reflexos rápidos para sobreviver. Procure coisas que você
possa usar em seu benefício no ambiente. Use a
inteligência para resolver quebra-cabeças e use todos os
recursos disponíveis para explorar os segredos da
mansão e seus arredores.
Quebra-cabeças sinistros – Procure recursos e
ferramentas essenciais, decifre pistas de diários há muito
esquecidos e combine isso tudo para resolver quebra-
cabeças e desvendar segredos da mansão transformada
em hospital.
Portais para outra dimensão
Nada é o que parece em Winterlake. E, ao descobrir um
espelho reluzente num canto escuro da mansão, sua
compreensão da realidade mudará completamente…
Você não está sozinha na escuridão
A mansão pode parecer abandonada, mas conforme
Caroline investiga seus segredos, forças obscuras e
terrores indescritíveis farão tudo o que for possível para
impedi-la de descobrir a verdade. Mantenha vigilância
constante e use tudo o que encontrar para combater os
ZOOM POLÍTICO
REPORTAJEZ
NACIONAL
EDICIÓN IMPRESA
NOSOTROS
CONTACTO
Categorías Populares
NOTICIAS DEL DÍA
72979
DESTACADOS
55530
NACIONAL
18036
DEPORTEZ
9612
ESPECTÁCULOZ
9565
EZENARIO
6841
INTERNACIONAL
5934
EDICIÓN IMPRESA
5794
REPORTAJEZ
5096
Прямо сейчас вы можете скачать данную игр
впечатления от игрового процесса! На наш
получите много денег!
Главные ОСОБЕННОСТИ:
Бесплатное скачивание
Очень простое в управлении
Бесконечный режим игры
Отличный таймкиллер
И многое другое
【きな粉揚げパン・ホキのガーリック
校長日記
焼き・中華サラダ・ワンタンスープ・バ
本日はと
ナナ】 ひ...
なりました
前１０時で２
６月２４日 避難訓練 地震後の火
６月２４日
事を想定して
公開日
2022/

Exercise: The data above is to be given again, with every line exact.

Response below:
reflexos rápidos para sobreviver. Procure coisas que você
possa usar em seu benefício no ambiente. Use a
inteligência para resolver quebra-cabeças e use todos os
recursos disponíveis para explorar os segredos da
mansão e seus arredores.
Quebra-cabeças sinistros – Procure recursos e
ferramentas essenciais, decifre pistas de diários há muito
esquecidos e combine isso tudo para resolver quebra-
cabeças e desvendar segredos da mansão transformada
em hospital.
Portais para outra dimensão
Nada é o que parece em Winterlake. E, ao descobrir um
espelho reluzente num canto escuro da mansão, sua
compreensão da realidade mudará completamente…
Você não está sozinha na escuridão
A mansão pode parecer abandonada, mas conforme
Caroline investiga seus segredos, forças obscuras e
terrores indescritíveis farão tudo o que for possível para
impedi-la de descobrir a verdade. Mantenha vigilância
constante e use tudo o que encontrar para combater os
ZOOM POLÍTICO
REPORTAJEZ
NACIONAL
EDICIÓN IMPRESA
NOSOTROS
CONTACTO
Categorías Populares
NOTICIAS DEL DÍA
72979
DESTACADOS
55530
NACIONAL
18036
DEPORTEZ
9612
ESPECTÁCULOZ
9565
EZENARIO
6841
INTERNACIONAL
5934
EDICIÓN IMPRESA
5794
REPORTAJEZ
5096
Прямо сейчас вы можете скачать данную игр
впечатления от игрового процесса! На наш
получите много денег!
Главные ОСОБЕННОСТИ:
Бесплатное скачивание
Очень простое в управлении
Бесконечный режим игры
Отличный таймкиллер
И многое другое
【きな粉揚げパン・ホキのガーリック
校長日記
焼き・中華サラダ・ワンタンスープ・バ
本日はと
ナナ】 ひ...
なりました
前１０時で２
６月２４日 避難訓練 地震後の火
６月２４日
事を想定して
公開日
2022/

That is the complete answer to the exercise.